W hat did he know and when did he know it? That is the question that confronted then Deputy President, Cyril Ramaphosa, in Parliament in 2015. It is a question that US President Richard Nixon chose not to answer than face impeachment.  He resigned instead.

The allegation was that President Nixon had stolen (or caused to be stolen) audio tapes of his telephone conversations with various insalubrious characters because those tapes implicated him in unlawful conduct. That was June 1973 in Washington.

A little shy of 42 years later, the same question was put to then Deputy President Ramaphosa inside the parliamentary chamber in Cape Town. It related to the unexplained presence of a signal jamming device in the parliamentary chamber that reportedly made it impossible for journalists to post parliamentary news on social media platforms and elsewhere in the performance of their constitutional right. He, too, performed a deft toyi-toyi around the question and invoked an Aunt Sally in the form and shape of the sub-judice rule.

Sub judice is the thin veil of choice by politicians when faced with awkward questions about things they have done or said which are the subject of a court case.

But what is the sub judice rule, really?

Of all legal defences available to Man, the sub judice rule is probably the most abused in South Africa. A relic of the trial-by-jury system, it was intended to serve as a shield for juries from possible improper influence of extra-judicial comments about the case on which they would soon deliberate and render a verdict. Thus, juries would be forbidden from talking to anyone outside their number about the case lest they be influenced.

Hence sub judice or “still under juridical consideration”.

But in South Africa there is no danger of a jury being improperly influenced by the loud musings of a Deputy President about a signal jamming device inside the parliamentary chamber.
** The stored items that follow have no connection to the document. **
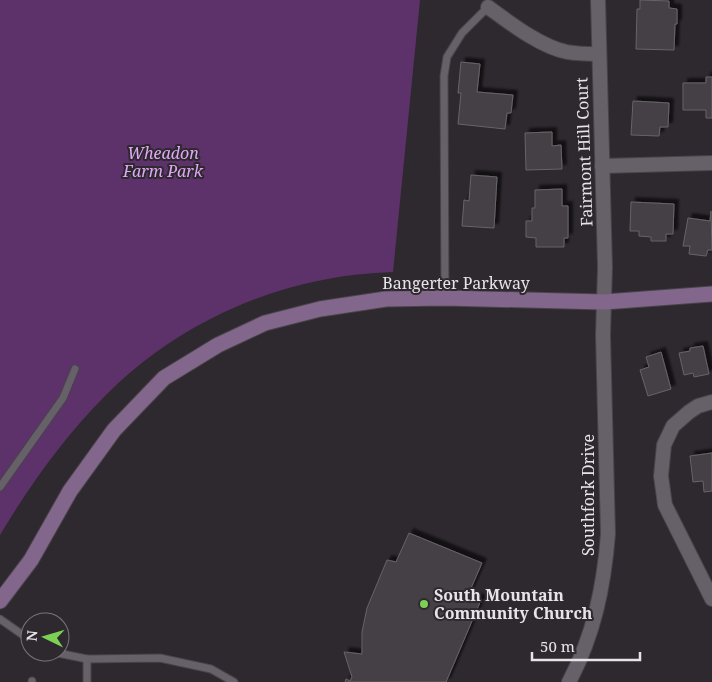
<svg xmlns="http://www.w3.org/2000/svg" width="712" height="682" viewBox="0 0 712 682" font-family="'Noto Serif',serif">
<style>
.green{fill:#5d326b}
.building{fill:#443f45;stroke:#68636a;filter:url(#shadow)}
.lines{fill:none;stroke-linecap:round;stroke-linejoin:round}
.service-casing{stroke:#484449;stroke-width:9}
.minor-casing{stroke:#484449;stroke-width:16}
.secondary-casing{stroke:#484449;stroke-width:17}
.service{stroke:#666168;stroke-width:7}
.minor{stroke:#666168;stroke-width:14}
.secondary{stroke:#82668c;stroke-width:15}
.poi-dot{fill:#7cd155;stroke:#2e292f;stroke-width:2}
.labels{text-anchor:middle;stroke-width:4;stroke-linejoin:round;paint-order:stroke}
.street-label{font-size:16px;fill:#e7e4e8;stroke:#2e292f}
.park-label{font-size:16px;font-style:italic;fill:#e1a8f6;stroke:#2e292f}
.poi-label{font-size:16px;font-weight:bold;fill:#e7e4e8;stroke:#2e292f;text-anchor:start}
</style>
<defs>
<filter id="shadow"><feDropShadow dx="4.5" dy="-4.5" stdDeviation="1" flood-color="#0009"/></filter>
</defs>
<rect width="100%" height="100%" fill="#2e292f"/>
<path class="green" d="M0 0H420L393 272C286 275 181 319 105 396 64 437 30 485 0 535Z"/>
<g class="building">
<path d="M640 0 669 1V8L677 9V24H675L674 50 636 49 637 9H640Z"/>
<path d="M461 62 480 64 477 92 513 95 511 113H507L505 129 458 124 461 93H458Z"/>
<path d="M706 77H712V118H706V110H683V83H706Z"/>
<path d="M633 101 669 103 668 127H660L659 136 631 135Z"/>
<path d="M552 132V146L561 145 562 169 526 170 525 133Z"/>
<path d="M471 175 497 177 494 228 462 226 464 200 469 201Z"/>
<path d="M562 189V206H568V238H564V247H536V238L526 237V221H532V208H535V190Z"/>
<path d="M631 202 674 204 673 234H666V241H651V237L639 236V231H630Z"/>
<path d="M711 211 712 250H708L706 256 689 254 690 246H683L688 218 710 221Z"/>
<path d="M703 346 709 374 694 377 693 373 684 375 679 353 690 351V348Z"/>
<path d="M661 352 671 389 648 396 640 370 649 367 646 357Z"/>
<path d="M712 453V491L704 492 703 481 693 482 690 456Z"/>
<path d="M409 533 482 563 468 595 481 600 446 682H345L346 679 350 681 352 677 344 652 362 654V632L367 608 387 560 396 562Z"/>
</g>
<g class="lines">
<g class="service-casing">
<g id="service">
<path d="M445 298 444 76 447 57 462 33 488 7"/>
<path d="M0 487 63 398 75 369"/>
<path d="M0 619 30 640"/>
<path d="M53 652 87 659 160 658 211 669 234 682"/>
<path d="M32 681V682"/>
<path d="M87 682V659"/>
</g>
</g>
<g class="minor-casing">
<g id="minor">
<path d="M488 7C510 23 541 47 567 52 578 54 588 54 599 54"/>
<path d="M602 166 712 163"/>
<path d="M712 402 698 406 689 412 673 426 664 445 661 476 665 505 712 599"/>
<path d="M569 682C594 635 604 586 608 534L603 335 605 267 598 0"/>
</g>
</g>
<g class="secondary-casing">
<path id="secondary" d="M0 601 31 560 70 491 114 430 164 378 218 345 265 323 320 309 386 299 445 298 604 302 712 294"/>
</g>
<use href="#service" class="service"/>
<use href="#minor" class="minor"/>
<use href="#secondary" class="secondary"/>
</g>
<circle class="poi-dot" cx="424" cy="604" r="5"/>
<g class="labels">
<g class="street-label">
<text transform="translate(584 152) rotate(-92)" y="6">Fairmont Hill Court</text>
<text x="456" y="289">Bangerter Parkway</text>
<text transform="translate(588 495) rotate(-90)" y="6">Southfork Drive</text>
</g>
<g class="park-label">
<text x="163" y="159">Wheadon<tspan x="163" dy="18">Farm Park</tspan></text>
</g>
<g class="poi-label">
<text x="434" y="601">South Mountain<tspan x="434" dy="18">Community Church</tspan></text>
</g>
</g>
<g transform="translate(45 637) rotate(275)"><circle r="24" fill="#2e292f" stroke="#787479"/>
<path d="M0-4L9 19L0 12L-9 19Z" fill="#7cd155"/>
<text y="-8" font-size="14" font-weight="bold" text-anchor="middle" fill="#e7e4e8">N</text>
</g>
<path d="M532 652v8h108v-8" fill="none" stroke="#e7e4e8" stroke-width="2.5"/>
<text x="540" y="652" font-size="15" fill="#e7e4e8" stroke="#2e292f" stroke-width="4" paint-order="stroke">50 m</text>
</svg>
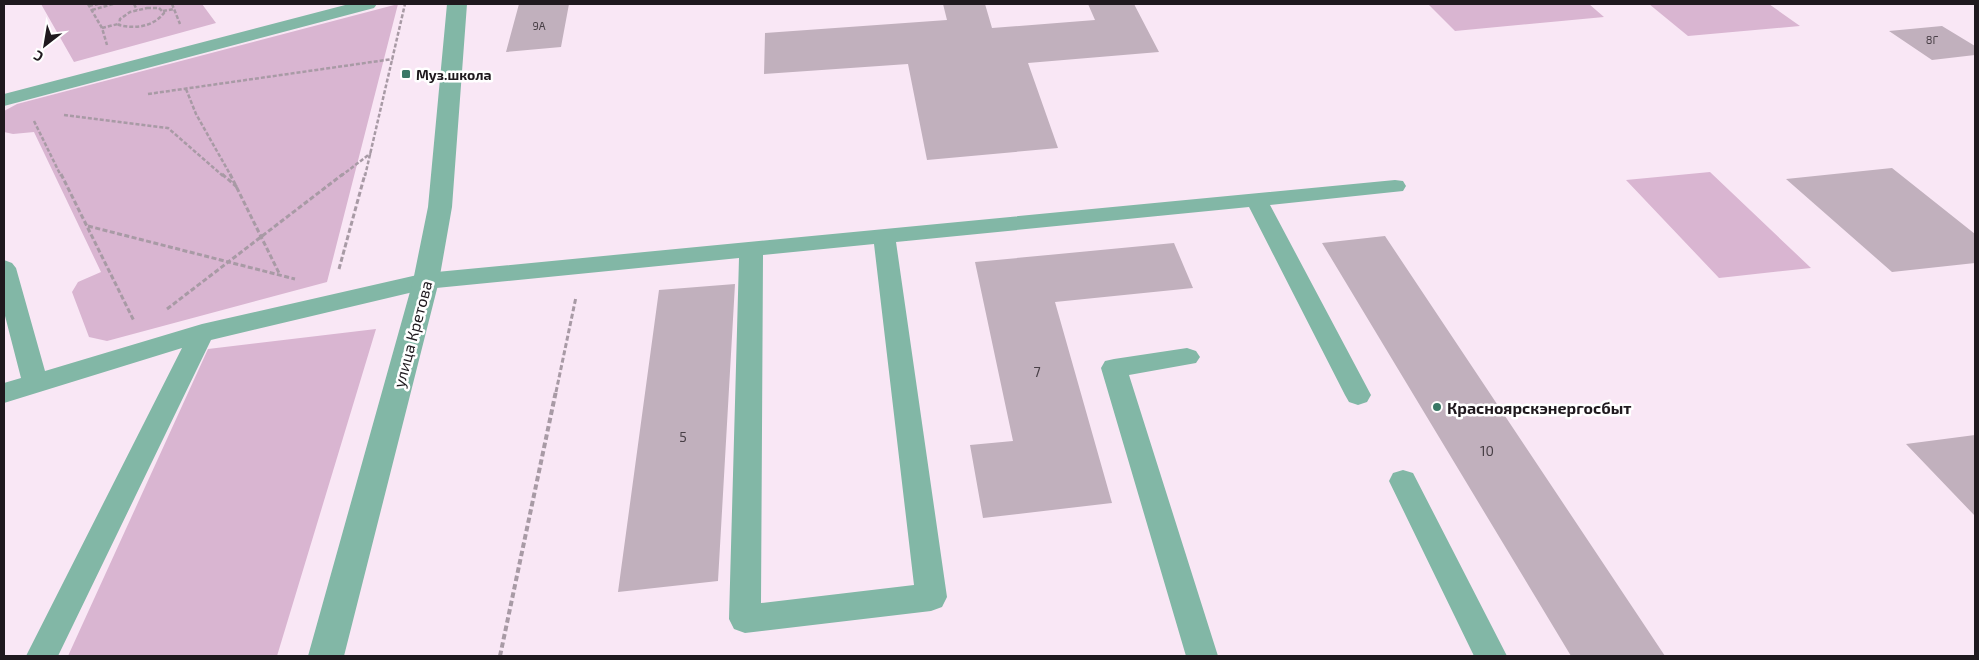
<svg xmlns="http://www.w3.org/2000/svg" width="1979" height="660" font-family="'Exo 2',sans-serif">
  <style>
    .green { fill: #d9b5d1 }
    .building { fill: #c1b0bd }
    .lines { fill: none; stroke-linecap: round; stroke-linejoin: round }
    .path-far2 { stroke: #a89aa5; stroke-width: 2.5; stroke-dasharray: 4 2; stroke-linecap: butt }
    .path-far1 { stroke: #a89aa5; stroke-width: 3; stroke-dasharray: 5 2.5; stroke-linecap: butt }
    .path { stroke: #a89aa5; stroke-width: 4; stroke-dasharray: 5.5 3; stroke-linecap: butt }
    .service { fill: #82b7a6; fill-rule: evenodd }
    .tertiary { fill: #82b7a6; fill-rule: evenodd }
    .poi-dot { fill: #397866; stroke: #fff; stroke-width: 2 }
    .labels { text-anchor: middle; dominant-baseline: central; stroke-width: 5; stroke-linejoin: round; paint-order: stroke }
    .far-number-label { font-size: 11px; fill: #483f46 }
    .far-poi-label { font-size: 14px; font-weight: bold; fill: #1f191e; stroke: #fff; text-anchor: start }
    .number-label { font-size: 14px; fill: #483f46 }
    .street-label { font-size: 16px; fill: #1f191e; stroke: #fff }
    .poi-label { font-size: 16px; font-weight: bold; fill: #1f191e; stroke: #fff; text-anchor: start }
  </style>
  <rect width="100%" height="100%" fill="#f9e7f5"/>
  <!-- green -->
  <path class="green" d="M 41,4 L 202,4 L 216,23 L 74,62 Z
    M 398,4 L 327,282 L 107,341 L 89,337 L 72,292 L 78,282 L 101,272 L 34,132 L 13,134 L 4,132 L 4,111 L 17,104 Z
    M 1428,4 L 1589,4 L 1604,17 L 1455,31 Z
    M 1649,4 L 1769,4 L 1800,26 L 1688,36 Z
    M 1710,172 L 1811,268 L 1719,278 L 1626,180 Z
    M 376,329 L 277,656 L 68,656 L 208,349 Z"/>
  <!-- building -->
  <path class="building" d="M 519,4 L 569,4 L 561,47 L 506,52 Z
    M 943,4 L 985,4 L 992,28 L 1095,20 L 1088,4 L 1134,4 L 1159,52 L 1028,63 L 1058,148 L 927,160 L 908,64 L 764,74 L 765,33 L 947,20 Z
    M 1942,26 L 1975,46 L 1975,55 L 1932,60 L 1889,31 Z
    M 1892,168 L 1975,234 L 1975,263 L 1892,272 L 1786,179 Z
    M 1385,236 L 1665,656 L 1571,656 L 1322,243 Z
    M 1174,243 L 1193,288 L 1055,302 L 1112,503 L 983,518 L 970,445 L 1013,441 L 975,262 Z
    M 735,284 L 718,581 L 618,592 L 659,290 Z
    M 1975,435 L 1975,516 L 1906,444 Z"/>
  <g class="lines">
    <!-- path-far2 -->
    <path class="path-far2" d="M 88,4 L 102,28 L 107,45
      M 134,4 L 137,10
      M 172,4 L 180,24
      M 89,6 L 98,4
      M 147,8 L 159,8 L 164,13 C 153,27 135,29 119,25 L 120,19 L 130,12 Z
      M 92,10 L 113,4
      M 163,11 L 174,9
      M 102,28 L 118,24
      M 186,89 L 196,114 L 231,176
      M 148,94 L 393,59
      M 64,115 L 168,128 L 223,176
      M 34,121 L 61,176
      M 341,176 L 371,153
      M 365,176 L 405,4"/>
    <!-- path-far1 -->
    <path class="path-far1" d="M 61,174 L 134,321
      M 222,174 L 238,188
      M 230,174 L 280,275
      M 88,226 L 295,279
      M 339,269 L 365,174
      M 167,309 L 343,174
      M 556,392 L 576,297"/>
    <!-- path -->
    <path class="path" d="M 500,656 L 556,391"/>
    <!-- service -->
    <path class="service" d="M 349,4 L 377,4 L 374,8 L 4,106 L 4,94 Z
      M 1395,180 L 1403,181 L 1406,186 L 1403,191 L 1270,205 L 1371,395 L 1367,402 L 1358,405 L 1349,402 L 1345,395 L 1249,207 L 896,242 L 947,597 L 942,607 L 931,611 L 745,633 L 734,629 L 729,619 L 739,258 L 426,289 L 211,340 L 58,656 L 26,656 L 182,348 L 4,403 L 4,383 L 21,378 L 4,312 L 4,260 L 12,263 L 16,268 L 45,371 L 202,324 L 426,273 ZM 874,244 L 914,585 L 761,603 L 763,255 Z
      M 1187,348 L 1196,351 L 1200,357 L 1196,363 L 1129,375 L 1218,656 L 1186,656 L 1101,368 L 1105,361 L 1114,359 Z
      M 1403,470 L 1413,473 L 1507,656 L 1474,656 L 1389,481 L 1393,473 Z"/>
    <!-- tertiary -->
    <path class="tertiary" d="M 447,4 L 467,4 L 452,207 L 439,281 L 344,656 L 308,656 L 413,281 L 428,207 Z"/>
  </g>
  <!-- markers -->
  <g class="poi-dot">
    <rect x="401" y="69" width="10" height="10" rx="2.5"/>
    <circle cx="1437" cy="407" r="5"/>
  </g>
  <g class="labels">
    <!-- far-number labels -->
    <g class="far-number-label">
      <text x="539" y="25">9А</text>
      <text x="1932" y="39">8Г</text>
    </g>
    <!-- far-poi labels -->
    <g class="far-poi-label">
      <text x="416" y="74">Муз.школа</text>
    </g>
    <!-- number labels -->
    <g class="number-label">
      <text x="1037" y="371">7</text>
      <text x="683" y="436">5</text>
      <text x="1487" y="450">10</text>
    </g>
    <!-- street labels -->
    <g class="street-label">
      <text transform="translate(412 334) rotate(-75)">улица Кретова</text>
    </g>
    <!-- poi labels -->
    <g class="poi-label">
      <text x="1447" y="407">Красноярскэнергосбыт</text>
    </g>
  </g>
  <!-- border -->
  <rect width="1979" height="660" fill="none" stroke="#1f191e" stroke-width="10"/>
  <!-- north arrow -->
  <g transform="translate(45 45) rotate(211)" stroke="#ffffff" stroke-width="4" paint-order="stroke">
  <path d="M0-4L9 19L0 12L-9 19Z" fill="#1f191e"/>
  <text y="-8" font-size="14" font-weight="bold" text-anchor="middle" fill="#1f191e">С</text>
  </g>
</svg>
Here we have people called Judges to deliberate on these things. Our law affords them the presumption of impartiality. In other words, Judges are presumed to be impartial even in the wake of a Deputy President owning up inside the parliamentary chamber to knowing a thing or two about how, why, when, and by whom that signal jamming device came to festoon beneath parliamentary columns.

In any event, what is said in the parliamentary chamber, stays in the parliamentary chamber. It is privileged and cannot be used to hoist a Deputy President by his own petard in subsequent court proceedings.

In short, the sub judice rule does not serve as protection from accountability or the obligation to answer awkward questions in South Africa.

This being an election year, it is likely that politicians, either directly or indirectly through their hired goons, may be tempted to take liberties with other people’s rights and, when confronted, plead sub judice. The media should not let them off the hook on that pretext.